#### COLLECTED DATA
#####
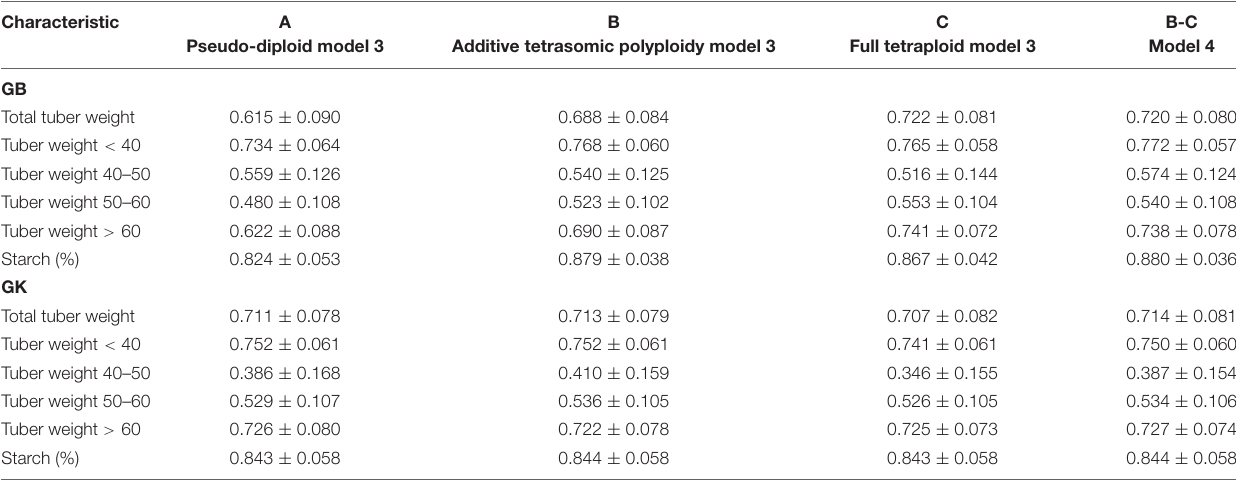
TABLE 5 | Multi-environment, genomic best linear unbiased predictor (GBLUP) (GB) and Gaussian-kernel (GK) prediction accuracy ( ± standard deviation) for potato tuber characteristics considering pseudo-diploid (A) (model 3), additive tetrasomic polyploid (B) (model 3), full tetraploid (C) (model 3), and B-C (model 4) with fourfold partitions of 10 random samples each in Helgegården 2020 ( N = 169).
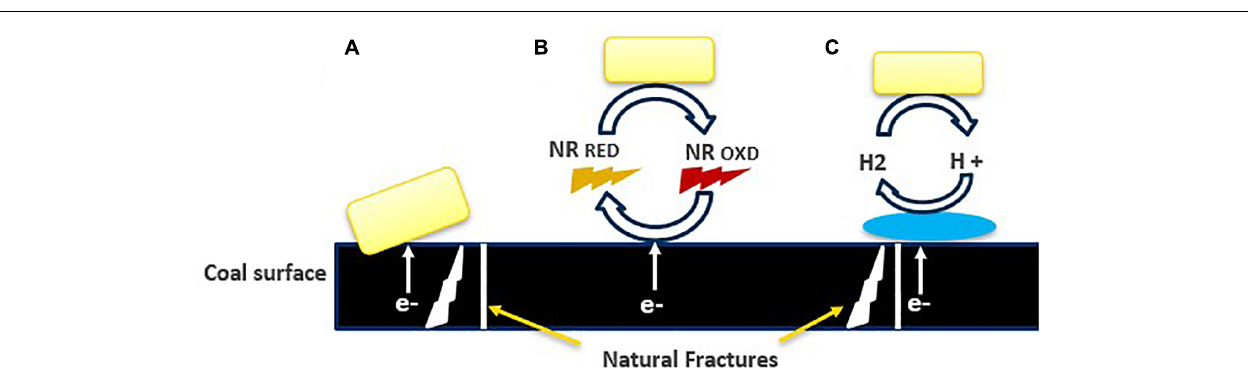
FIGURE 8 | Overview of proposed extracellular electron transfer mechanism (Lovley, 2011): (A) direct, (B) electron transfer mediated by dissolved redox mediators, and neutral red (proposed hypothesis), indicating that chemical processes occurring at nanoscale, (C) dependent on the H 2 generation catalyzed by extracellular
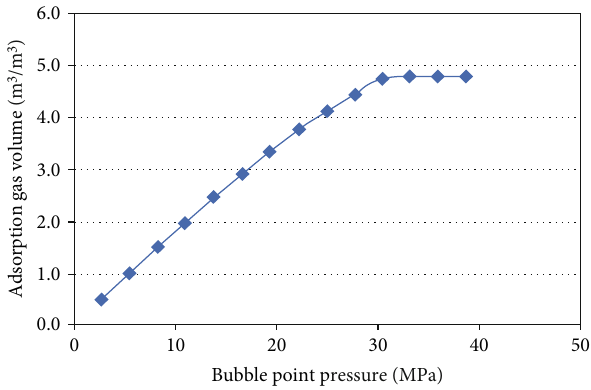
Figure 11: Langmuir isothermal adsorption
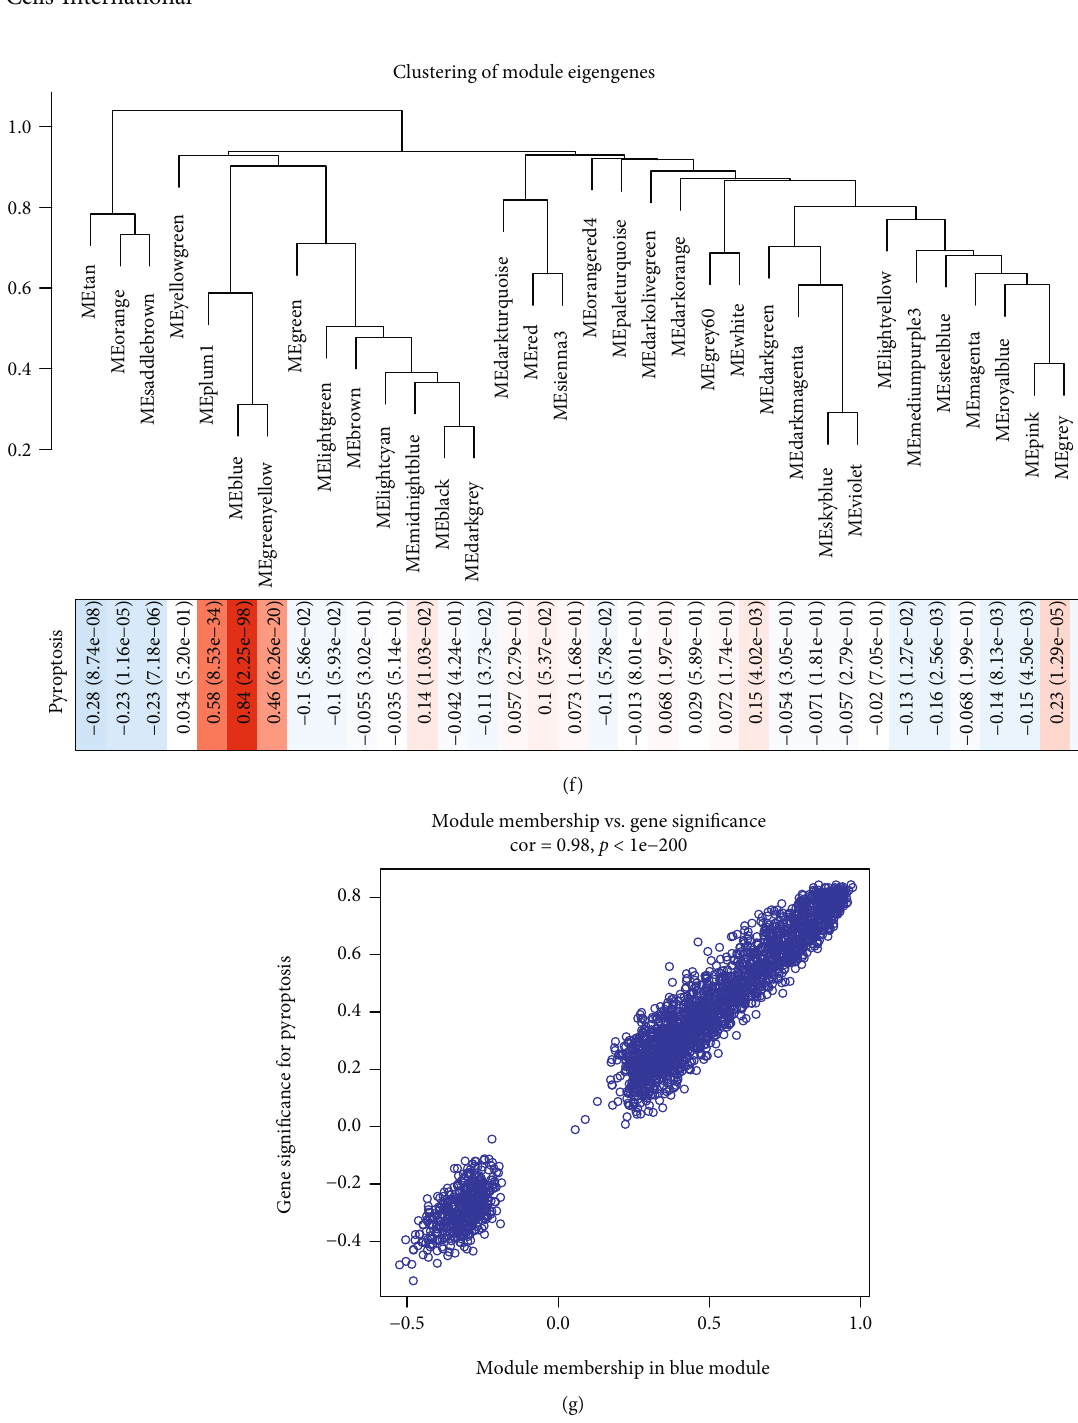
Figure 3: WGCNA on genes related to the pyroptosis-associated pro fi les among melanoma cases in TCGA-SKCM cohorts. (a) Clustering tree of each sample. (b) Analysis of the scale-free fi t index for various soft-thresholding powers ( β ). (c) Analysis of the mean connectivity for various soft-thresholding powers. (d) Dendrogram of all di ff erentially expressed genes clustered based on a dissimilarity measure (1-TOM). (e) Gene numbers within those 34 coexpression gene modules. (f) Heat map presenting the relations of modules with scores of pyroptosis- associated pro fi les. (g) Scatter diagram for module membership vs. gene signi fi cance in the blue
#####
Each line that has the word "with" counts once. How many such lines are in the data? Give the number alone.

2